Chapitre 9. La conscience linguistique

9.1. Environnement actuel du patois dans la région du Pilat

Dans la région du Pilat, la langue régionale ne bénéficie pratiquement d’aucune reconnaissance publique : elle est absente des différents médias (presse, TV, radio - l’émission diffusée sur une radio locale d’Annonay n’existe plus). Contrairement à ce qui se passe parfois dans des régions à forte identité ethnique175, aucun mot de patois n’est employé, à des fins commerciales, pour ancrer un produit dans le terroir (publicité, nom d’un produit local...). Il n’existe pas de manifestation culturelle dont le sujet serait le patois.

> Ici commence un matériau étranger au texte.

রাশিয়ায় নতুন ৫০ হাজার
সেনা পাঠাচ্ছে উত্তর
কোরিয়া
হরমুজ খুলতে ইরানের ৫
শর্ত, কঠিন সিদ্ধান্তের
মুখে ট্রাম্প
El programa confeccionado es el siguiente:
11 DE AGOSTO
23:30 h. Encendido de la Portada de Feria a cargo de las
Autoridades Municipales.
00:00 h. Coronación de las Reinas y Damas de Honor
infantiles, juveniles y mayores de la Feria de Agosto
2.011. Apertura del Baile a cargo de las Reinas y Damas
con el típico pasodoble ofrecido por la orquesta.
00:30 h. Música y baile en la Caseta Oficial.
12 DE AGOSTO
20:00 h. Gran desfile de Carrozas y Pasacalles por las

Une place peut parfois lui être accordée au cours d’une fête de village (fête de la batteuse, des labours, danses folkloriques...), mais la langue régionale n’y tient qu’un rôle secondaire. Dans les dépliants touristiques, l’existence du patois n’est pas mentionnée, même au passé.

Le Parc Naturel Régional du Pilat englobe les localités de notre domaine situées dans la Loire (à l’exception de la ville de Saint-Etienne ; des projets d’élargissement du Parc du Pilat à quelques villages du sud de l’Ardèche - Serrières (n° 22), Peaugres (n° 28)... - n’ont pas abouti). Le Parc Naturel du Pilat a une vocation de promotion touristique de la région : des documents sont édités (plaquettes, cartes...) mais aucun ne signale la langue régionale.

Créé il y a 26 ans, le Parc Naturel du Pilat est le plus ancien parc naturel de France. Une de ses fonctions est la sauvegarde du patrimoine local. Mais, par patrimoine, il ne faut visiblement entendre que l’architecture, la faune et la flore. Le patrimoine linguistique, n’ont jamais fait partie de ses préoccupations. Le Parc propose pourtant des animations culturelles (expositions, spectacles, concerts...) mais il ne puise pas dans les ressources locales. Ces diverses animations donnent l’impression que cette région était, pour les dirigeants du Parc - souvent perçus comme des citadins par la plupart des habitants de la région du Pilat - un désert culturel qu’il fallait combler en important la "Culture" depuis l’extérieur. Il est d’ailleurs significatif de noter que les activités culturelles proposées par le Parc sont en majorité fréquentées par des vacanciers ou des néo-ruraux : elles sont sans doute, au moins en partie, conçues dans ce but.

Un autre volet des activités du Parc du Pilat aurait pu rendre la langue régionale plus "visible" et peut-être enrayer en partie son déclin. Le Parc du Pilat a vocation à soutenir la vie associative. Mais les associations locales qui s’intéressent à la langue régionale n’ont jamais été nombreuses. Le Parc du Pilat n’a pas su, ou n’a pas voulu, insuffler un mouvement d’intérêt pour le patois, ou créer les conditions de son éclosion. Cette indifférence laisse un impression d’opportunité non saisie : il y a 26 ans, la proportion de locuteurs ou de semi-locuteurs était beaucoup plus importante dans la région du Pilat (les patoisants représentaient sans doute encore près de la moitié de la population dans la région du haut plateau). A cette époque, certains locuteurs étaient à la fois assez jeunes et suffisamment compétents pour pouvoir perpétuer la transmission du patois auprès de leurs jeunes enfants.

Notes
175.

Pour l’occitan, voir par exemple, Gardy 1990 ; en annexe de cet article figurent des exemples de l’utilisation de l’occitan à des fins commerciales : étiquettes apposées sur des bouteilles de vin, dépliants publicitaires (Gardy 1990, p. 112-114).